Nosotros distinguimos claramente entre «sociable» y «político», y lo uno no lleva implícito lo otro. Lo primero es condición previa para lo segundo. Sin embargo, los griegos no hacían semejante distinción, y de ahí la confusión conceptual. Hoy no tachamos de insociable a quien se desentiende de la política. Aristóteles se limita a decir que el hombre es un ser (zôon) político (politikón), pero se olvida a veces o simplemente se desconoce que, definiendo al hombre de tal manera, no se está refiriendo Aristóteles a la especie Homo sapiens, sino al hombre civilizado, que, naturalmente, es el polites, el ciudadano de la polis. Zôon politikón quiere decir apenas «ciudadano», hombre civilizado, que habita en una comunidad o Estado que le permite desarrollarse como ser humano y enriquecerse moralmente. El hombre, para poder sobrevivir en cuanto especie y para su propio desarrollo, necesita organizarse en sociedad, y toda organización necesita una estructuración jerárquica, unas reglas, pues aquel que vive fuera de la sociedad de forma voluntaria, no por efecto del azar, es -como dice Aristóteles, citando a Homero- o un ser degradado o un ser superior a la especie humana, es decir, un desarraigado..., una excepción, y, como tal, no interesa en el contexto de una sociedad fuertemente colectivista, comunitaria, «democrática», «igualitaria» como la griega (apenas entre polites, claro está, puesto que políticamente no cuentan ni los esclavos, ni las mujeres, ni los extranjeros). Como destacaba el profesor Moses Finley en su brillante estudio sobre la política en el mundo antiguo, a juzgar por el número considerable de personas condenadas al ostracismo y por medios no muy democráticos, la sociedad griega distaba de ser una comunidad perfecta, una arcadia política y, naturalmente, no era ajena a la corrupción propia de otros sistemas políticos democráticos. En concreto, dice Finley: «Plutarco no logra convencerme de que la política ateniense tuviera una pureza moral desconocida en cualquier otra sociedad política».

* FRAGMENTOS DE REGISTROS:
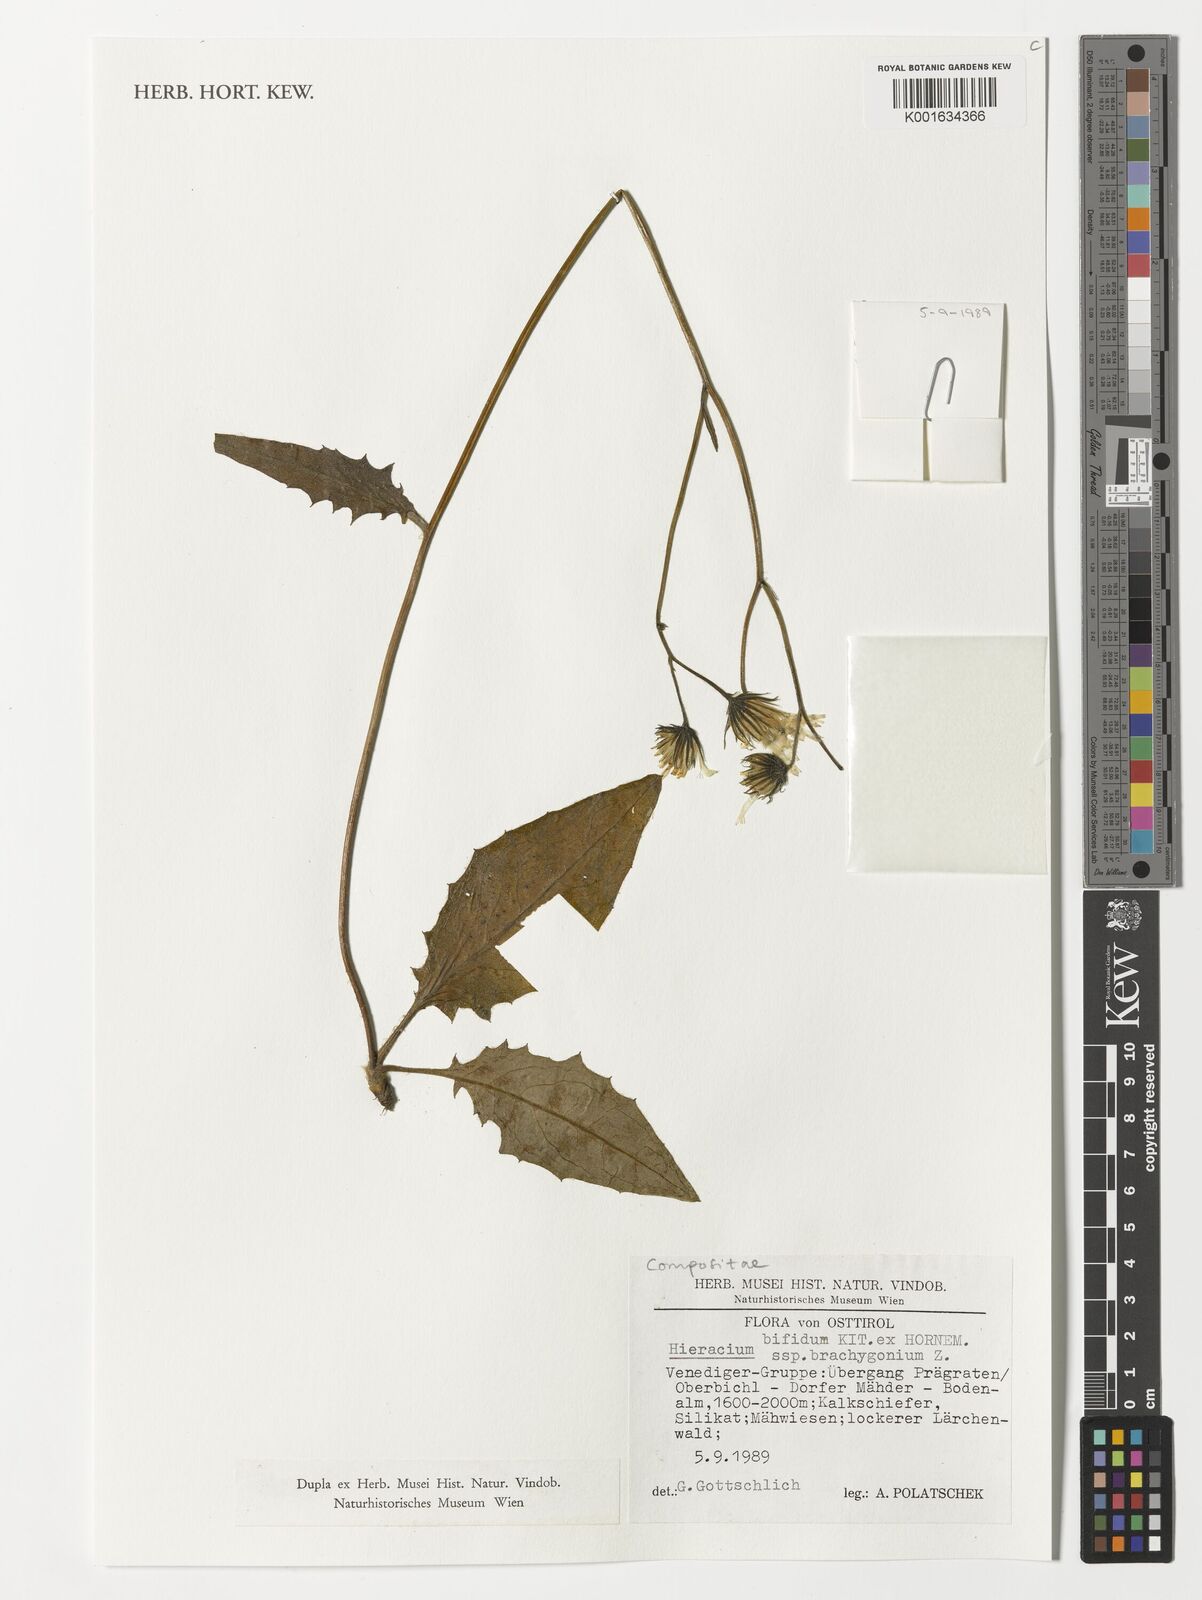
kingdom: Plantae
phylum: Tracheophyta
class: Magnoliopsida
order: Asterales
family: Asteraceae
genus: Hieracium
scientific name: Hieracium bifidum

==

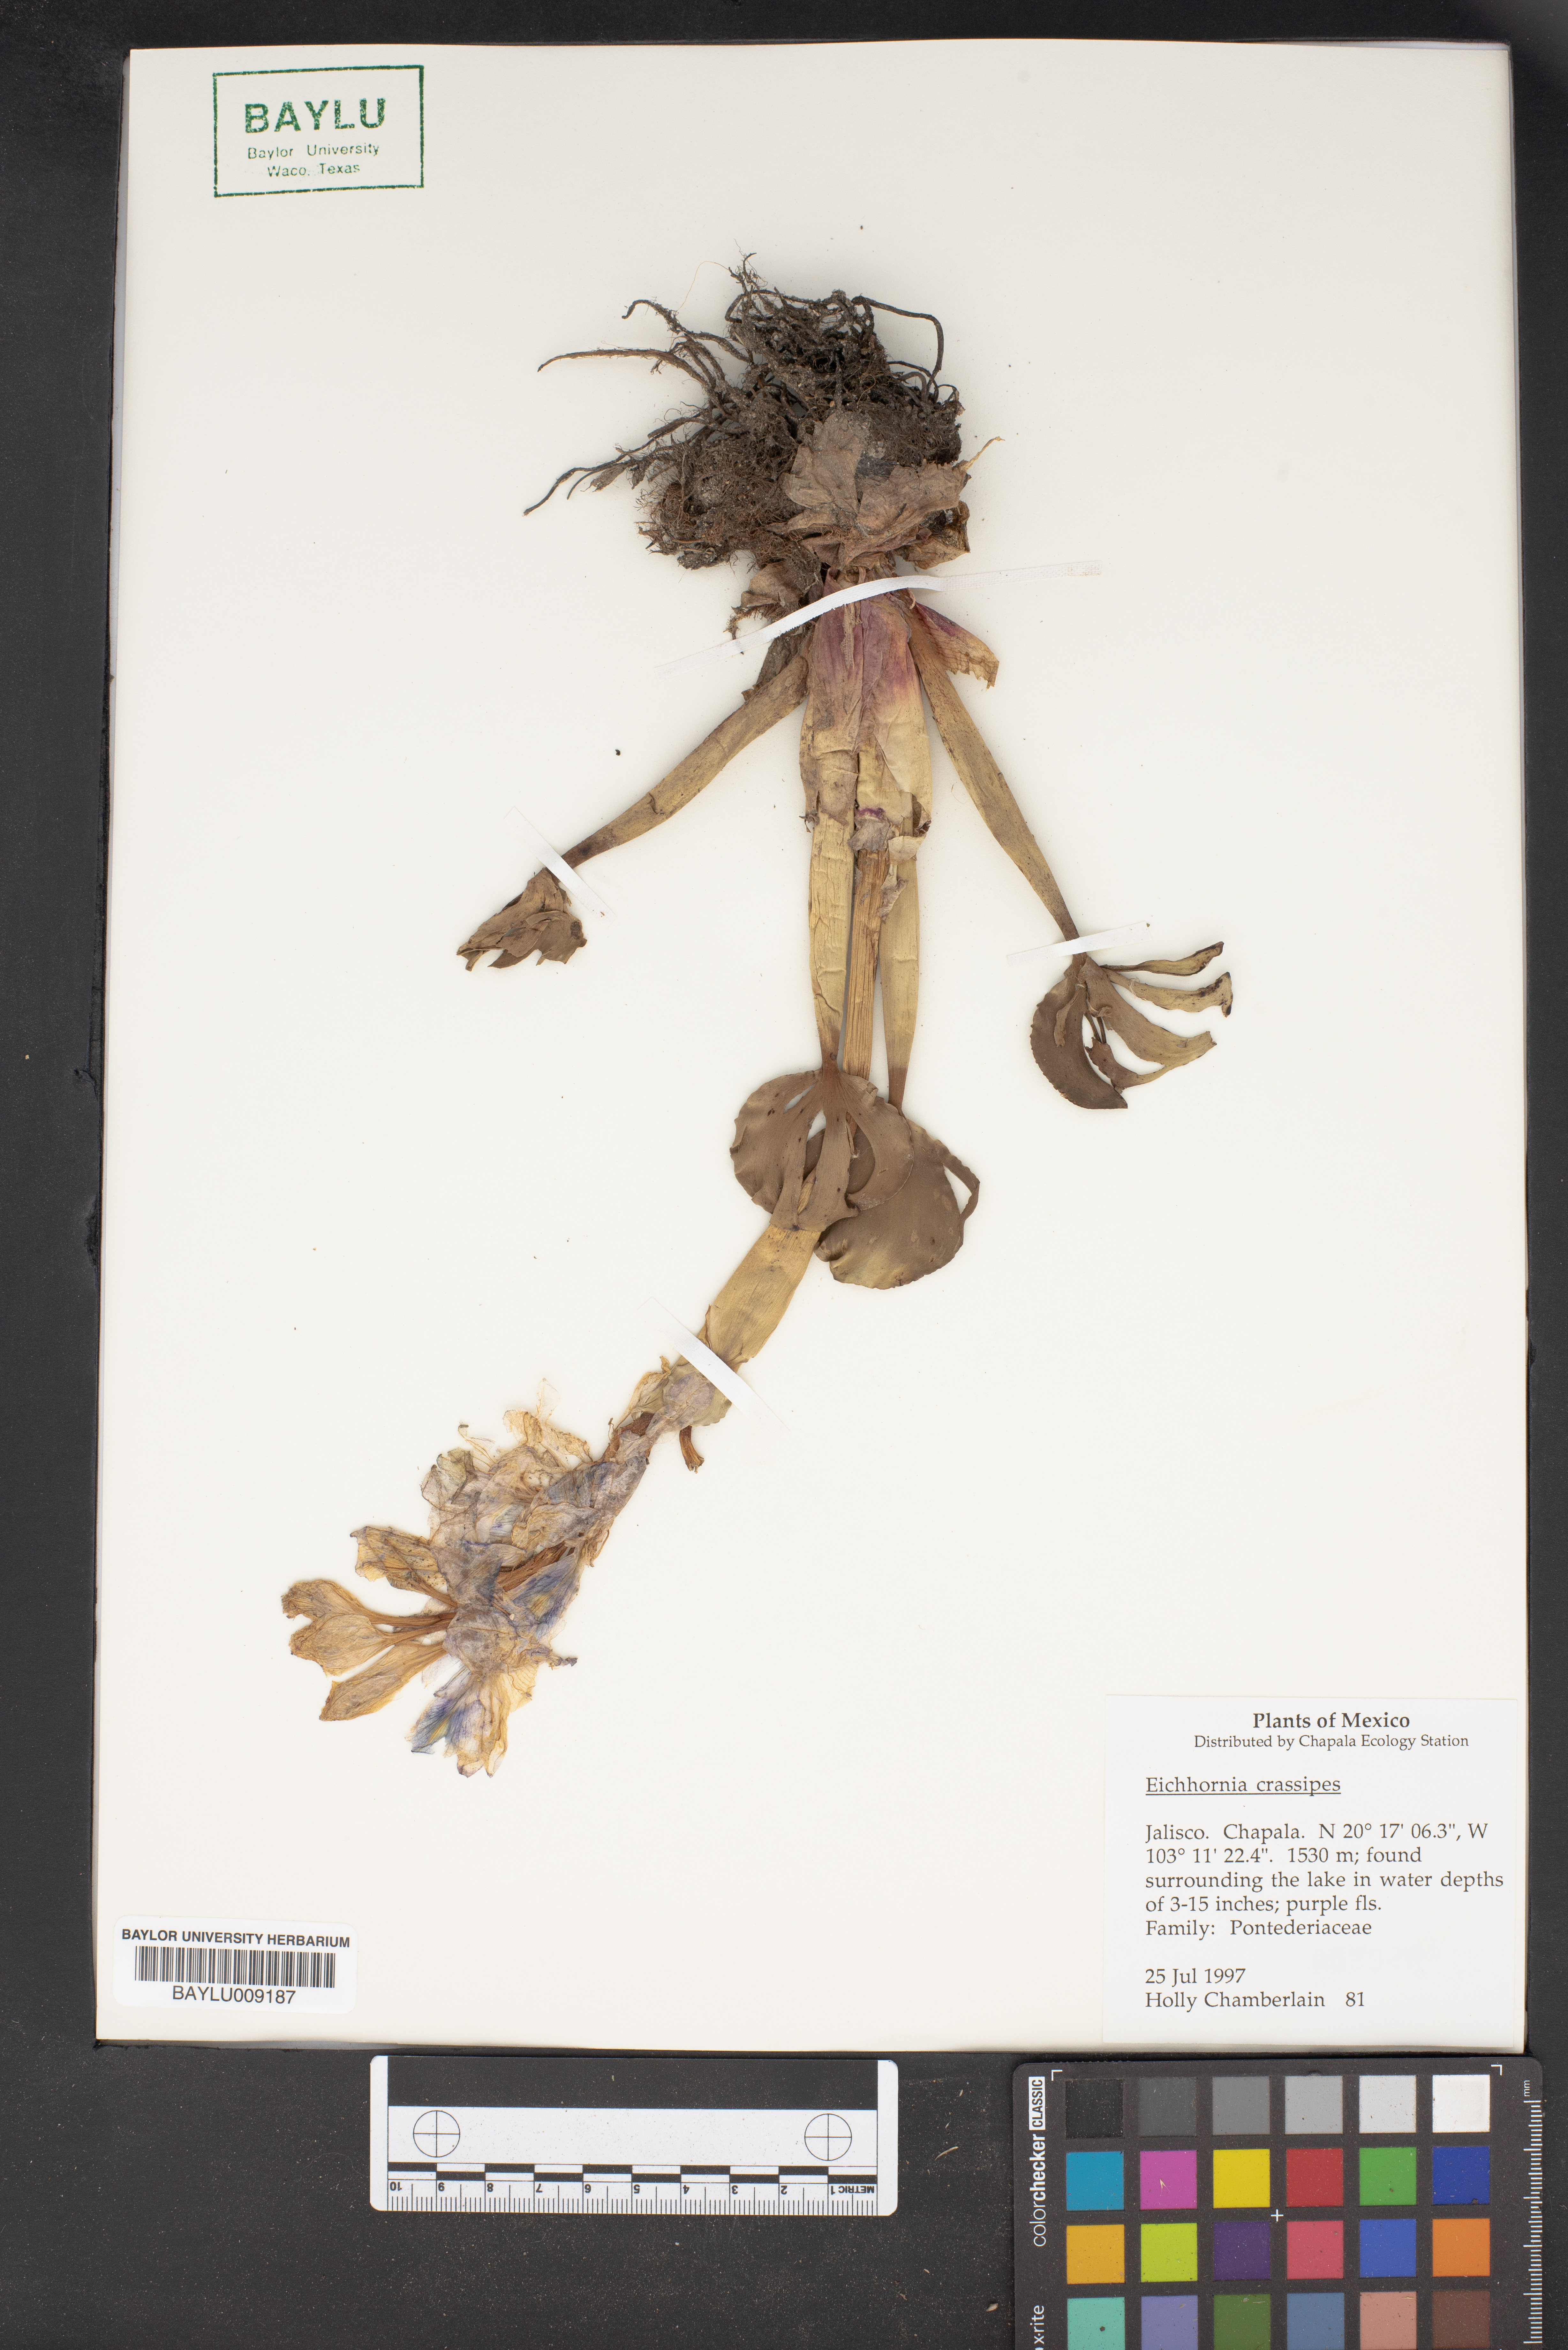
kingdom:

* QUÉ SE PIDE: Copia palabra por palabra todo el texto sobre el hombre como ser político según Aristóteles.

* LA SOLUCIÓN:
Nosotros distinguimos claramente entre «sociable» y «político», y lo uno no lleva implícito lo otro. Lo primero es condición previa para lo segundo. Sin embargo, los griegos no hacían semejante distinción, y de ahí la confusión conceptual. Hoy no tachamos de insociable a quien se desentiende de la política. Aristóteles se limita a decir que el hombre es un ser (zôon) político (politikón), pero se olvida a veces o simplemente se desconoce que, definiendo al hombre de tal manera, no se está refiriendo Aristóteles a la especie Homo sapiens, sino al hombre civilizado, que, naturalmente, es el polites, el ciudadano de la polis. Zôon politikón quiere decir apenas «ciudadano», hombre civilizado, que habita en una comunidad o Estado que le permite desarrollarse como ser humano y enriquecerse moralmente. El hombre, para poder sobrevivir en cuanto especie y para su propio desarrollo, necesita organizarse en sociedad, y toda organización necesita una estructuración jerárquica, unas reglas, pues aquel que vive fuera de la sociedad de forma voluntaria, no por efecto del azar, es -como dice Aristóteles, citando a Homero- o un ser degradado o un ser superior a la especie humana, es decir, un desarraigado..., una excepción, y, como tal, no interesa en el contexto de una sociedad fuertemente colectivista, comunitaria, «democrática», «igualitaria» como la griega (apenas entre polites, claro está, puesto que políticamente no cuentan ni los esclavos, ni las mujeres, ni los extranjeros). Como destacaba el profesor Moses Finley en su brillante estudio sobre la política en el mundo antiguo, a juzgar por el número considerable de personas condenadas al ostracismo y por medios no muy democráticos, la sociedad griega distaba de ser una comunidad perfecta, una arcadia política y, naturalmente, no era ajena a la corrupción propia de otros sistemas políticos democráticos. En concreto, dice Finley: «Plutarco no logra convencerme de que la política ateniense tuviera una pureza moral desconocida en cualquier otra sociedad política».